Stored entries

-- -- --

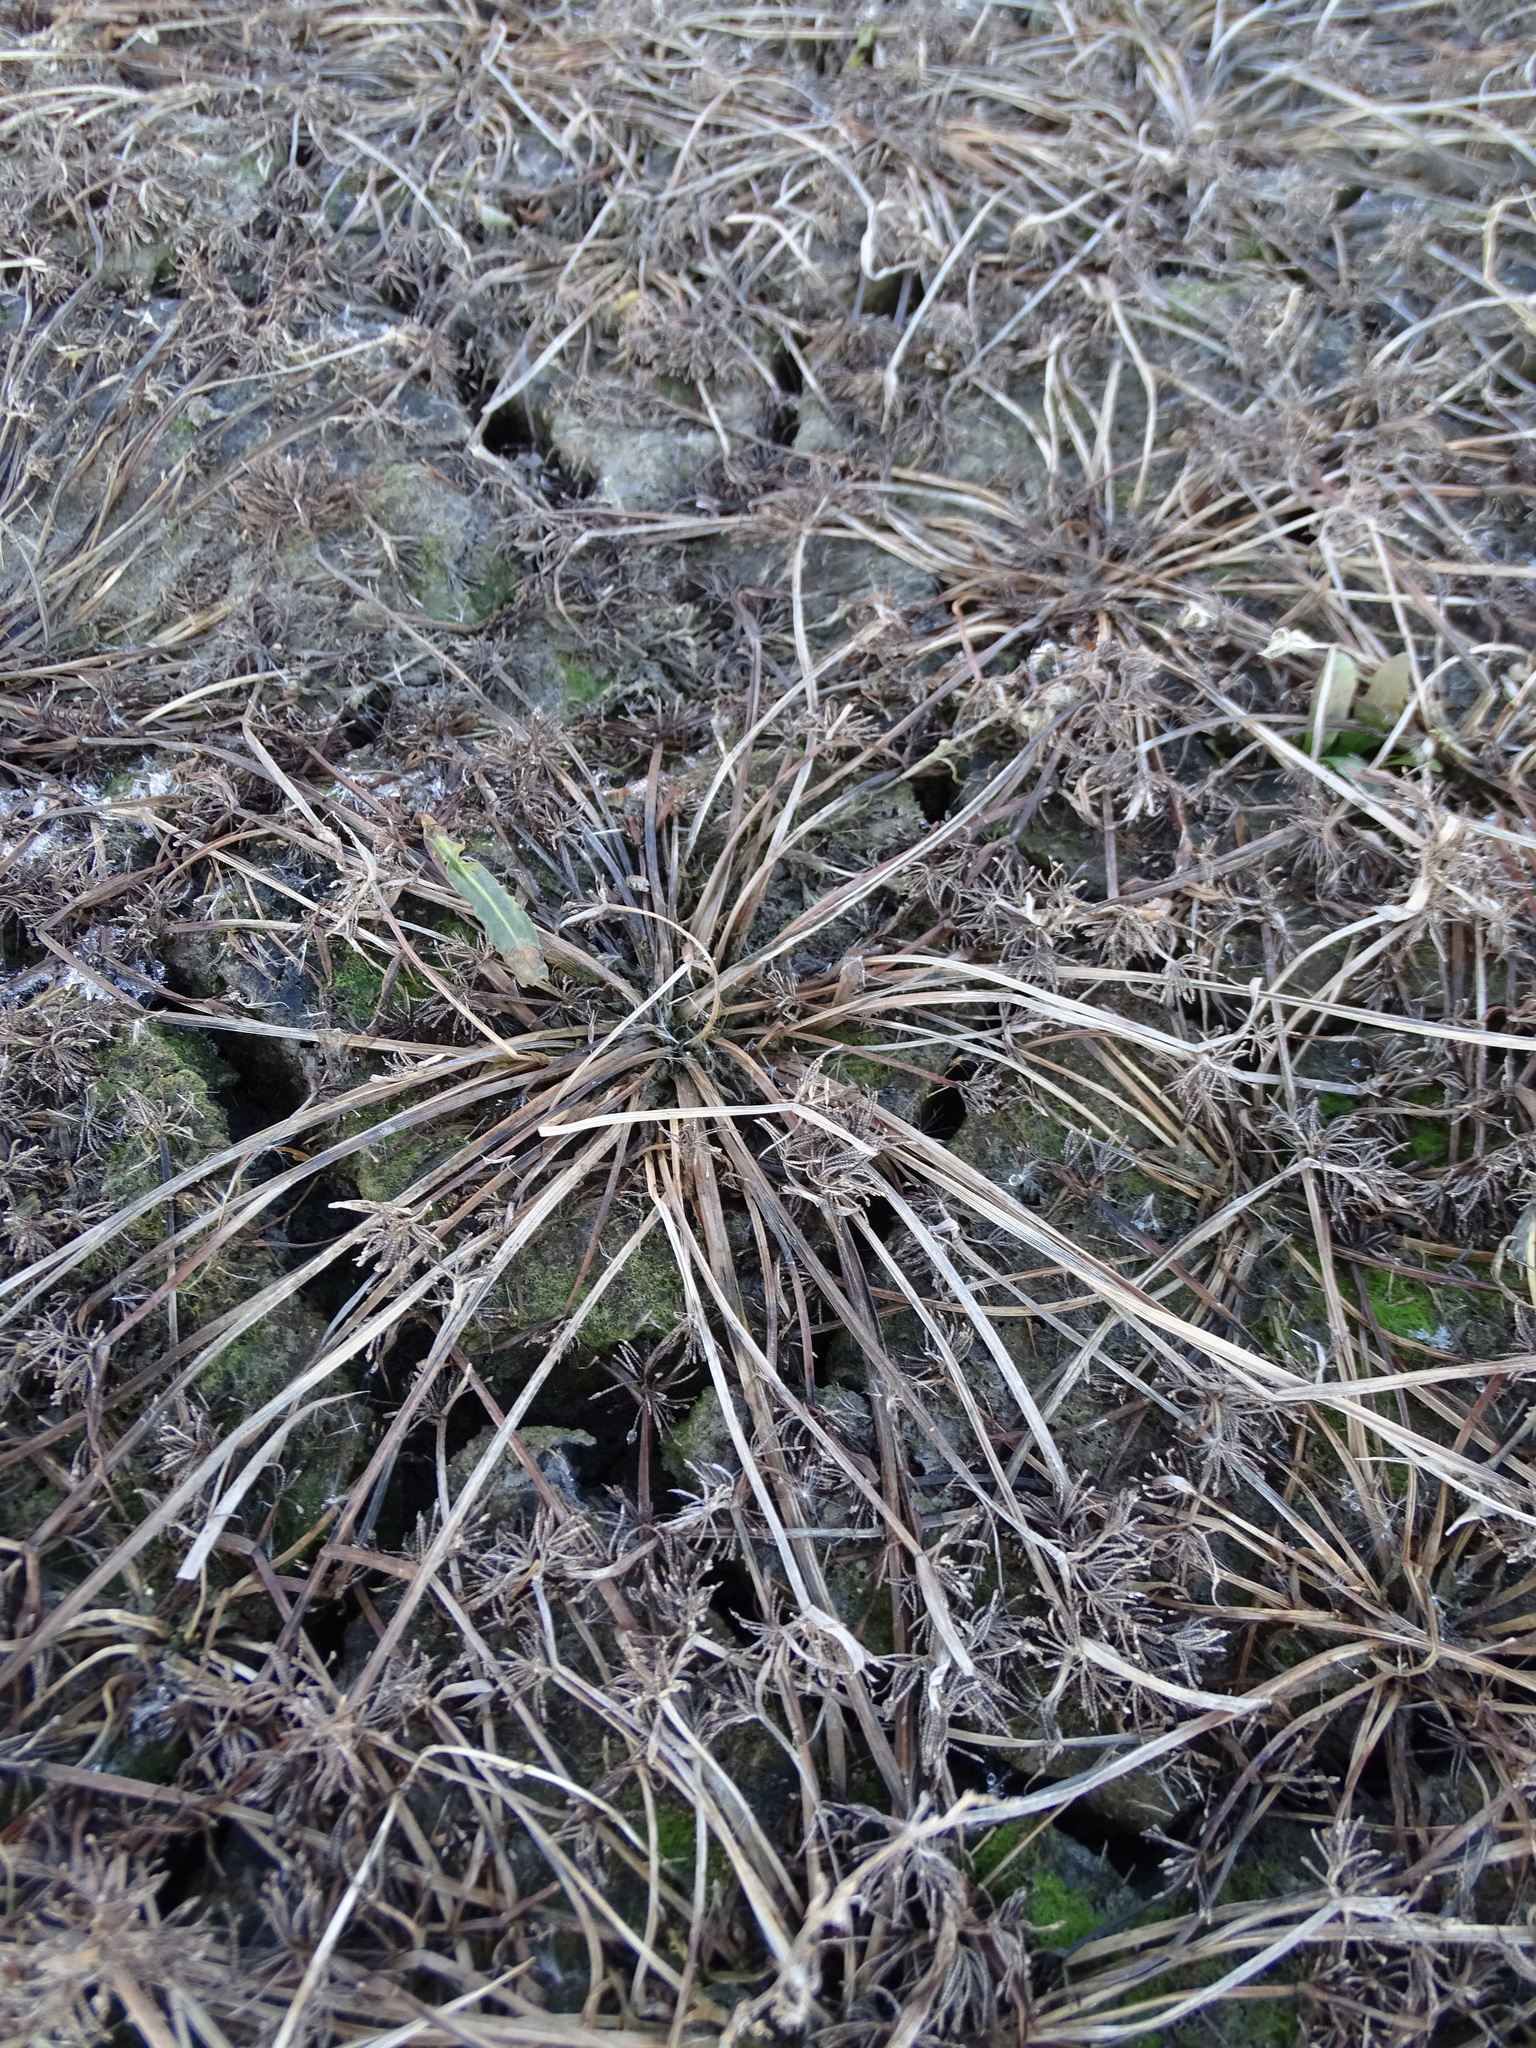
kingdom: Plantae
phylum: Tracheophyta
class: Liliopsida
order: Poales
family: Cyperaceae
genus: Cyperus
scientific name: Cyperus fuscus
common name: Brown galingale
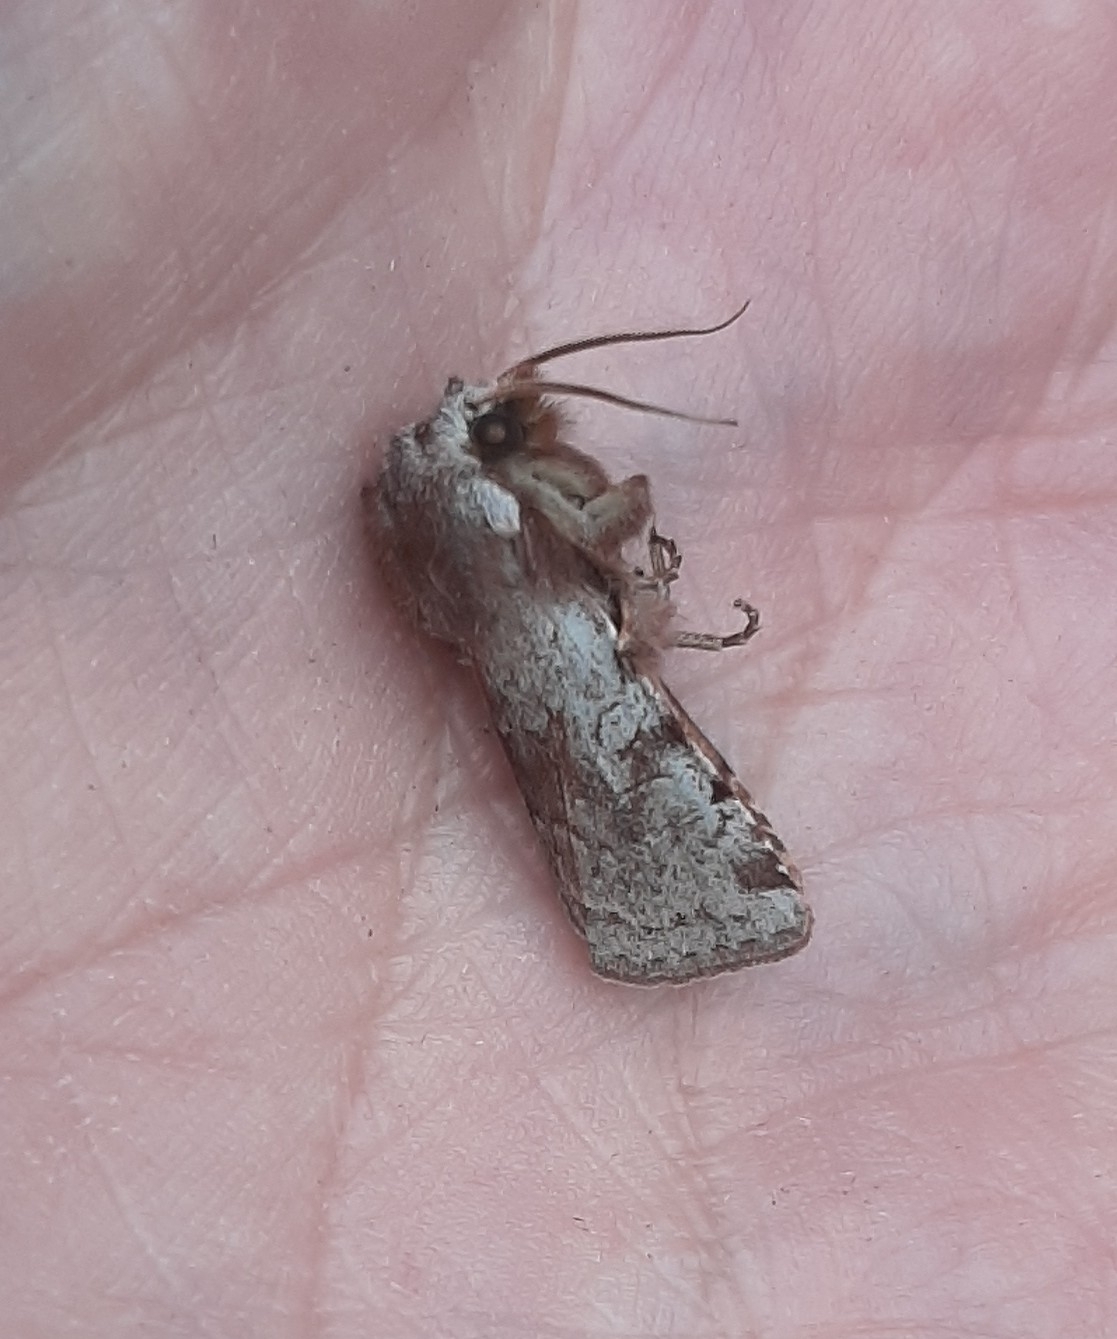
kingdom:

-- -- --

Aim of the exercise — Edit the entries by replacing "scientific name" with "Latin name" and keep all other text the same. Leave the pictures out of your answer.

Solution to this problem —
kingdom: Plantae
phylum: Tracheophyta
class: Liliopsida
order: Poales
family: Cyperaceae
genus: Cyperus
Latin name: Cyperus fuscus
common name: Brown galingale
kingdom:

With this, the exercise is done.